Here are two examples of locally significant projects:
- Rockdale County – Commerce Crossing, a new $25.9 million alignment and overpass atop I-20, from Old Salem Road to Old Covington Highway. According to the project description at www.transformmetroatlanta.com, the project will: “Construct a non‐access bridge over I‐20 to greatly improve connectivity the City of Conyers’ major commercial activity center with areas south of I‐20. In doing so, it help relieve the severe congestion at the SR 138 / SR 20 interchange with I‐20 (Exit 82). SR 138 / SR 20 is designated as a Regional Thoroughfare and a Regional Truck Route. The hotel and commercial activity center just north of I‐ 20, with major anchor stores such as Walmart, Home Depot and Kohls, is currently accessed via the intersection of SR 138 and Dogwood Drive, which is just 800 feet north of I‐20. The proximity of the Dogwood drive intersection to the I‐20 access ramps leads to severe congestion and the highest accident rate of any intersection in the county. The section of SR 138 in the vicinity of the interchange experiences an annual average of over 120 crashes (of which about 22 result in injuries) according to the Critical Analysis Reporting Environment (CARE) crash data system.”
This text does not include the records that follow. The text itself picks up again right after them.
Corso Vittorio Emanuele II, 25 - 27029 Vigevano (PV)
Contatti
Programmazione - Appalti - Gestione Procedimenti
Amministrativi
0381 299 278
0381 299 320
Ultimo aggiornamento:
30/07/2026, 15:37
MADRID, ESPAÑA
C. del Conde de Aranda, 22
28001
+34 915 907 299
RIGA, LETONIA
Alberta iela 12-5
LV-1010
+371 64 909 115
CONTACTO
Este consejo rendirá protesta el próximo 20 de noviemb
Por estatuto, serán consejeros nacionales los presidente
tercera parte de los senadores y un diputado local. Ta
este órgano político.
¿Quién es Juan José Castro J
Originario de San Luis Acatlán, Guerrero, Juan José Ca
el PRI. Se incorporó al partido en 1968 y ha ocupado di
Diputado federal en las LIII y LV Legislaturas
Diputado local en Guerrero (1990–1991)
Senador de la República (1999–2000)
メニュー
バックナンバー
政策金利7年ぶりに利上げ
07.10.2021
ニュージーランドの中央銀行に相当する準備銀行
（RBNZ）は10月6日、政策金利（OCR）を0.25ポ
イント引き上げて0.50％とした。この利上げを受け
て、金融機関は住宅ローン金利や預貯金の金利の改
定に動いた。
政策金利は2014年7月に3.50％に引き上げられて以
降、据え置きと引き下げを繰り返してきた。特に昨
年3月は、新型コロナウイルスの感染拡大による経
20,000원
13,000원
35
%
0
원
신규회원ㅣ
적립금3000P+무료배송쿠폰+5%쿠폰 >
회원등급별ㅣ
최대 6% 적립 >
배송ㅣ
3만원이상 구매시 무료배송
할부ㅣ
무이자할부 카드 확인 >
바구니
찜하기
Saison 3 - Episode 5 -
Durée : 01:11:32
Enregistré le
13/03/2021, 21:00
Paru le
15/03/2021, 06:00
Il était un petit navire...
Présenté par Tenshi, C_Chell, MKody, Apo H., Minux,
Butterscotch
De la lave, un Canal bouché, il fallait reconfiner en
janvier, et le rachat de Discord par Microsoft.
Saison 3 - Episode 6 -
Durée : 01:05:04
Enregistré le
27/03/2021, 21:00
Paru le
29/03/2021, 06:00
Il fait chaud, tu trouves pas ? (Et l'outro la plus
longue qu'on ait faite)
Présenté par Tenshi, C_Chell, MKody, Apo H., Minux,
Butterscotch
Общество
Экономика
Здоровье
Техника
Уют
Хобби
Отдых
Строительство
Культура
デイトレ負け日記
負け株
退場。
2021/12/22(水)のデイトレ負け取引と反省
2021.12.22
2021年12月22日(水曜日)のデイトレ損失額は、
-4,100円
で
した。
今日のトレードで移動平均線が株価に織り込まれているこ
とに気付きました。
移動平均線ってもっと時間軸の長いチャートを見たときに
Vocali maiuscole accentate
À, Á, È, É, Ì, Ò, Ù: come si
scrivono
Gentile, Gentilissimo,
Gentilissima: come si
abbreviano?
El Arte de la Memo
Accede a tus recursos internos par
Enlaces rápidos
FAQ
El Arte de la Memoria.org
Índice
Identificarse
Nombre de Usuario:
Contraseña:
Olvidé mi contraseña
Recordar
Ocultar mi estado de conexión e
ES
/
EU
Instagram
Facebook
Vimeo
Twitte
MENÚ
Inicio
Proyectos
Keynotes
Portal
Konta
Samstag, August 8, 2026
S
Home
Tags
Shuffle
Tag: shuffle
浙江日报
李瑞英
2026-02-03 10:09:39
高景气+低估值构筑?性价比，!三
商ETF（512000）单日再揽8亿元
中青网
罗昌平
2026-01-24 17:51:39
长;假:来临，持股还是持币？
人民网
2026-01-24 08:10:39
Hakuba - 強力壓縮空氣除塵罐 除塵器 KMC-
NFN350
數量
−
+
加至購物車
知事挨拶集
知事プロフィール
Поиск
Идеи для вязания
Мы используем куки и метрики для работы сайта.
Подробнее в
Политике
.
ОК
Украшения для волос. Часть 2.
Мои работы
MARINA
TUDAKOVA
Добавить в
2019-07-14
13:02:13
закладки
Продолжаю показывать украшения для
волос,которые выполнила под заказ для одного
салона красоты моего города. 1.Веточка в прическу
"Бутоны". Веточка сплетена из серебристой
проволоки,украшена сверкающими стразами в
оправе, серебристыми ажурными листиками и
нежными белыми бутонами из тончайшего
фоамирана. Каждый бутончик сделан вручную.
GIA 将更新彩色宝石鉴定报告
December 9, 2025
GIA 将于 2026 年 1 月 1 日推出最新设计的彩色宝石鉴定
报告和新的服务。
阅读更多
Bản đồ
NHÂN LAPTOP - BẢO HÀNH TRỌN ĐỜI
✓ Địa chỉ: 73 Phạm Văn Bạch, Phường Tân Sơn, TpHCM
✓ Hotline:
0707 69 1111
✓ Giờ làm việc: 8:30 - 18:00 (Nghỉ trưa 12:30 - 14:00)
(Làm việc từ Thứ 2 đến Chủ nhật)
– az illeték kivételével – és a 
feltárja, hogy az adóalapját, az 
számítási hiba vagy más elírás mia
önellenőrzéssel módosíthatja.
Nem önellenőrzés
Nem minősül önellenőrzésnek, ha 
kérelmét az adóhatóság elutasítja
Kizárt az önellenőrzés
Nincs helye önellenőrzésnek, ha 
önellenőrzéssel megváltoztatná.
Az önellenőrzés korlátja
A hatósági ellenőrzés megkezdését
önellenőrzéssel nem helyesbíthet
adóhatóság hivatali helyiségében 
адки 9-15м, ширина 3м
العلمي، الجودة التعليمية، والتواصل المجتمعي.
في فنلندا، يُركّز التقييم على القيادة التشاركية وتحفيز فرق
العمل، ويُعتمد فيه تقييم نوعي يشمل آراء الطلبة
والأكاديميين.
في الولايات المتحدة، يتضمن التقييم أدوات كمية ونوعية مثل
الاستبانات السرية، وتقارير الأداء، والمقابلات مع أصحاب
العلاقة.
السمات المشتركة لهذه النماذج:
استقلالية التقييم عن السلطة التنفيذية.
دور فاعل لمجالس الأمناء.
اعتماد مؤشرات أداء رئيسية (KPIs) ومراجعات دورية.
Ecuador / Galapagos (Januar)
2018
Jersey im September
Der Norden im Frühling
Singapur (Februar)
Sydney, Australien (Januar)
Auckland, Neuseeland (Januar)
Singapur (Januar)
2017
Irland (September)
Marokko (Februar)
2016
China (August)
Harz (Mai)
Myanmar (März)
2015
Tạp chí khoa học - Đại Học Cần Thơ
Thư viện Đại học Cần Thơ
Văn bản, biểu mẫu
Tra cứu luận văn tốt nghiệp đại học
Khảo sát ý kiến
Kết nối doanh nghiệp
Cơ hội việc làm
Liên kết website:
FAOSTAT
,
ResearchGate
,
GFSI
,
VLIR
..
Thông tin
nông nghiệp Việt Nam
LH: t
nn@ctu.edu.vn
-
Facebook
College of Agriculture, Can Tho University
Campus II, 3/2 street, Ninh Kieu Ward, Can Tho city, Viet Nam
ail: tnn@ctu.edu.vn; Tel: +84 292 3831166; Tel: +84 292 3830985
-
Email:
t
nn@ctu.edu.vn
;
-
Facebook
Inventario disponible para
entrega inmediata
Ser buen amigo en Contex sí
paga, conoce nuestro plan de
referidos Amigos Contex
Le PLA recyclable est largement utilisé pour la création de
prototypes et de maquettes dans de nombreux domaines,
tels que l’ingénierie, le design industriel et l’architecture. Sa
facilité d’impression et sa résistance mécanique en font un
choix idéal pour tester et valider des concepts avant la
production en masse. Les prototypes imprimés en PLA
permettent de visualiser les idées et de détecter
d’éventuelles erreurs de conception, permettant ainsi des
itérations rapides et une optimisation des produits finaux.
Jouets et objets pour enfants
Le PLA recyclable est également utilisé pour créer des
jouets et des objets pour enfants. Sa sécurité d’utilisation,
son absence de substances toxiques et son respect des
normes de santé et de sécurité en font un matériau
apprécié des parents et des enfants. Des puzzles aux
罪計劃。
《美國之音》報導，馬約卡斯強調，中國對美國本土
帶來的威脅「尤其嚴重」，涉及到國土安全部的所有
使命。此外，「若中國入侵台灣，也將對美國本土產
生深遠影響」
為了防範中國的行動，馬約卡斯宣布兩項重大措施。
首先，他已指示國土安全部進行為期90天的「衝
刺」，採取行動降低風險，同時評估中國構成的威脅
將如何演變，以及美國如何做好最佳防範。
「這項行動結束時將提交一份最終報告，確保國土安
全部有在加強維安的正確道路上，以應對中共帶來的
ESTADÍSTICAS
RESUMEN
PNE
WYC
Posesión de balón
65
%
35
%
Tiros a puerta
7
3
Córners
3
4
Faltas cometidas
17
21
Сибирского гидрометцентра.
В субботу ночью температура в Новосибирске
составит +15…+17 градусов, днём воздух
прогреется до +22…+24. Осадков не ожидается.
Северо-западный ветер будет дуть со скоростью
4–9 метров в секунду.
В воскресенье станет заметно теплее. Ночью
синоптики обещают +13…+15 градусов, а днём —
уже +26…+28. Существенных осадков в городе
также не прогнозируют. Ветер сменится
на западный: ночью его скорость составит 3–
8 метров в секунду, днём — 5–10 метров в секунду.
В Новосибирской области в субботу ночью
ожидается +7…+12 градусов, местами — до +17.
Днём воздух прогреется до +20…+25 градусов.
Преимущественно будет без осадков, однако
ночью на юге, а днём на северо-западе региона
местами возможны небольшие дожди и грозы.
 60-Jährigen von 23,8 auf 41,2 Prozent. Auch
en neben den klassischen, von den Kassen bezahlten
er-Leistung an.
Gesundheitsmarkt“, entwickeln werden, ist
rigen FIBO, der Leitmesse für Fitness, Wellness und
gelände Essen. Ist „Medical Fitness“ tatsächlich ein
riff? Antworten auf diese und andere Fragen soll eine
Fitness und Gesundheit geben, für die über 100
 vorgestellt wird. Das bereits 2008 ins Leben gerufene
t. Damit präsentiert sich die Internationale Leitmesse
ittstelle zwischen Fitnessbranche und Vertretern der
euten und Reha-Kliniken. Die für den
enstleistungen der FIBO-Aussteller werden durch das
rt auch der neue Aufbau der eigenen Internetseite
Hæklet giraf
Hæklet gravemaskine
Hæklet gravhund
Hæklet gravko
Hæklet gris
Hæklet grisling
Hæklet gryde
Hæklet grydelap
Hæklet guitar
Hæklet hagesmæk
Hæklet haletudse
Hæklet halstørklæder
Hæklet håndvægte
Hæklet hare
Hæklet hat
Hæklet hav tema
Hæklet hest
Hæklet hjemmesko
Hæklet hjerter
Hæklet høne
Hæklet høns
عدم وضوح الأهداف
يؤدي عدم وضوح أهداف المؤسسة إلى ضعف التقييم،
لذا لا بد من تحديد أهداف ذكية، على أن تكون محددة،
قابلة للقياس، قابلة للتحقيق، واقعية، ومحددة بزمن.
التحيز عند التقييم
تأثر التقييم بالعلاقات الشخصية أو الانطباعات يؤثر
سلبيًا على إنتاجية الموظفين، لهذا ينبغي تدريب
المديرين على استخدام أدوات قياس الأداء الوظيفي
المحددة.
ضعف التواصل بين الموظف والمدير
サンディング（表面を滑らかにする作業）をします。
- Fayette County – East Fayetteville Bypass, a $14 million segment that will provide new alignment and widening from Ga. 54 to Ga. 85. According to the project description at www.transformmetroatlanta.com, the project: “Is one of two segments, totaling 6.2 miles, which comprise the East Fayetteville Bypass. Segment 2, the northern section, is 2.0 miles long and is predominantly a corridor improvement project along existing Corinth Road. The project extends from the intersection of Corinth Road and SR 54 north to the intersection of Corinth Road and Ga. 85. Approximately 0.3 miles of the project is within Clayton County. Changes to Corinth Road include minor realignments, horizontal and vertical curve improvements, shoulder widening, drainage improvements, access management, and intersection optimization. The project scope includes acquisition of 120-foot wide right‐of‐way to accommodate potential future widening of the bypass. The purpose of the project is to improve north/south connectivity through Fayette County and provide network options around downtown Fayetteville. Doing so will ease existing congestion problems in Fayetteville and, subsequently, improve safety at several problematic intersections. The project will serve residents of Fayette, Clayton and Spalding Counties and is expected to carry heavy commuter traffic to and from the Atlanta area, including the airport. The project is in PLAN 2040, is a Regional Strategic Thoroughfare System (RSTS) future alignment, and is supported by the Southern Regional Accessibility Study and Fayette County’s 2003 and 2010 Comprehensive Transportation Plans. The project complements the East Fayetteville Bypass, Segment 1 (TIA‐FA‐003). Design work is already underway. ARC regional travel demand model calculations indicate that the completed project will reduce congestion along McDonough Road by 9 percent compared to future conditions without the project.”